Diferentemente de décadas atrás, hoje o envelhecimento é parte da agenda política internacional e nacional, mas ainda é necessário avançar muito nas políticas públicas. No Brasil, mais de 95% dos idosos residem com as famílias ou em suas próprias casas; assim, é preciso investir na redução da violência intrafamiliar, em especial, no que se refere à negligência, maior índice de violência detectado. O espaço familiar, portanto, merece ser priorizado, visto que, muitas vezes, a família não sabe, não pode ou não quer cuidar de seus idosos. A opção de criminalizar a negligência e o abandono familiar não resolve a falta de estruturas de apoio para cuidar dos velhos com dependência. Dessa maneira, o Estado viola os direitos dos idosos ao abandonar a família que realmente não tem como lidar com tal dependência, especialmente aquelas de baixa renda24.
Para muitos idosos, a discriminação, marginalização e/ou exclusão dentro da própria casa ainda são motivo de silêncio, permanecendo a situação velada no conluio familiar. O medo de denunciar envolve subjetividade, o imaginário, a precaução, o retraimento e a defesa. Intervir nessa forma de violência implica trabalhar as relações e denunciar a quebra de respeito e de proteção. No entanto, relatar esse evento traz, muitas vezes, um constrangimento público, revelando casos tão complexos de vulnerabilidades sociais e clínicas, que mesmo o trabalho intersetorial e interdisciplinar torna-se ineficaz ante a morosidade dos encaminhamentos nos órgãos públicos e a falta de uma rede de apoio social para esses idosos e essas famílias.
A escassez de recursos públicos para o cuidado da população idosa pode ser aferida pelo reduzido número de programas e suporte para as famílias que cuidam de pessoas idosas frágeis. Na maioria das vezes, mesmo com dificuldades econômicas e emocionais, os familiares são culpabilizados por não conseguirem cuidar adequadamente de seus idosos24.
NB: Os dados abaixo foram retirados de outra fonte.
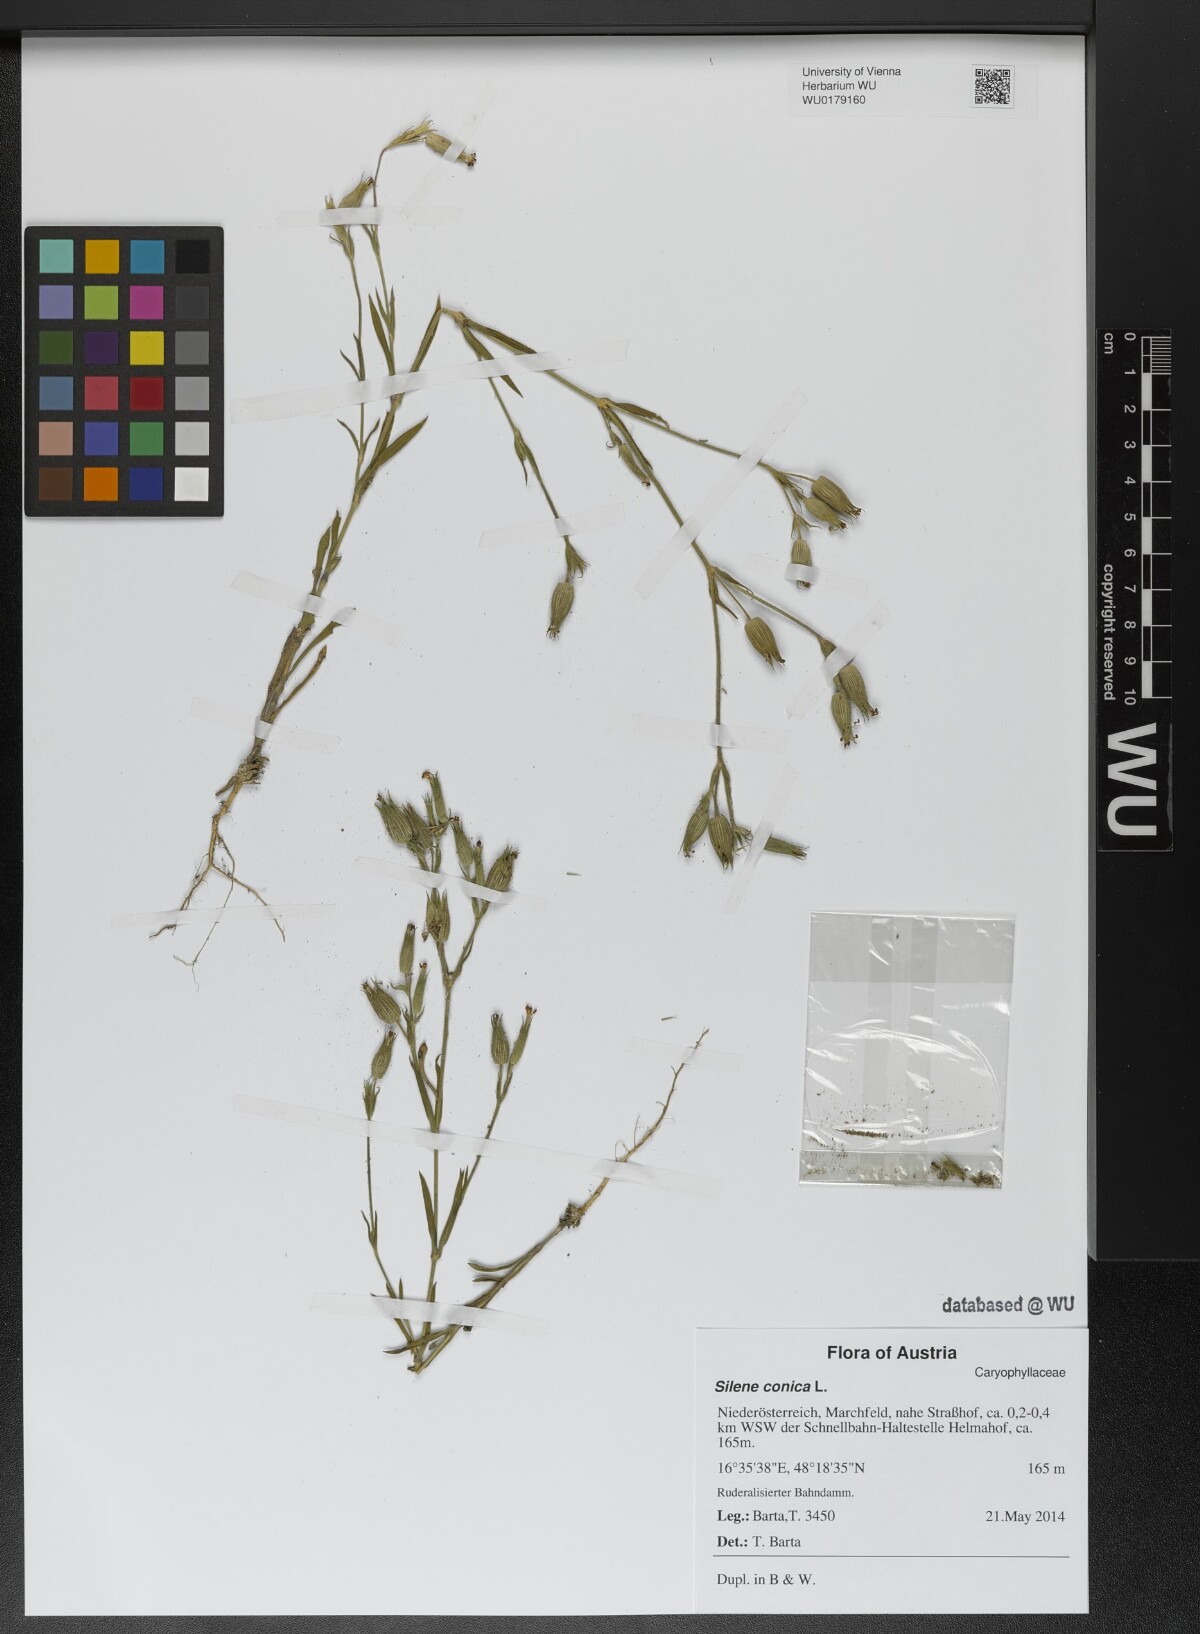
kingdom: Plantae
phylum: Tracheophyta
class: Magnoliopsida
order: Caryophyllales
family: Caryophyllaceae
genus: Silene
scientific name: Silene conica
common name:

Como limitação do estudo, destaca-se a análise de dados secundários com sub-registros e inconsistências. Apesar do incremento de notificações e de denúncias nos dois anos analisados, ainda existem muitas incompletudes das variáveis, restringindo as análises de ocorrência segundo perfil socioeconômico e demográfico da população.
A comunicação da violência, na forma de denúncia ou de notificação, exigida em lei, deveria se constituir em uma medida que permitisse articulação e disponibilização de recursos públicos para promoção de ações e reconstrução de relações afetivas. No entanto, às vezes, a informação se limita aos aspectos burocráticos, ficando os casos notificados sem encaminhamentos. Urge fortalecer o sistema Viva e propiciar a interação dos diversos programas e setores - Assistência Social, Segurança Pública, Educação, Cidadania -, buscando construir fluxos e processos comuns de trabalho mais efetivos na defesa e proteção das pessoas idosas.
Romper o silêncio e revelar a violência em suas várias facetas, além de garantir estrutura para atender às solicitações denunciadas, torna-se fundamental. Conscientizar o idoso, a família, a sociedade e o poder público sobre a importância do resgate da cidadania da pessoa idosa sinaliza que, além da oportunidade dada a todos de viver mais, deve-se assegurar ao idoso o direito de viver melhor, com qualidade e dignidade.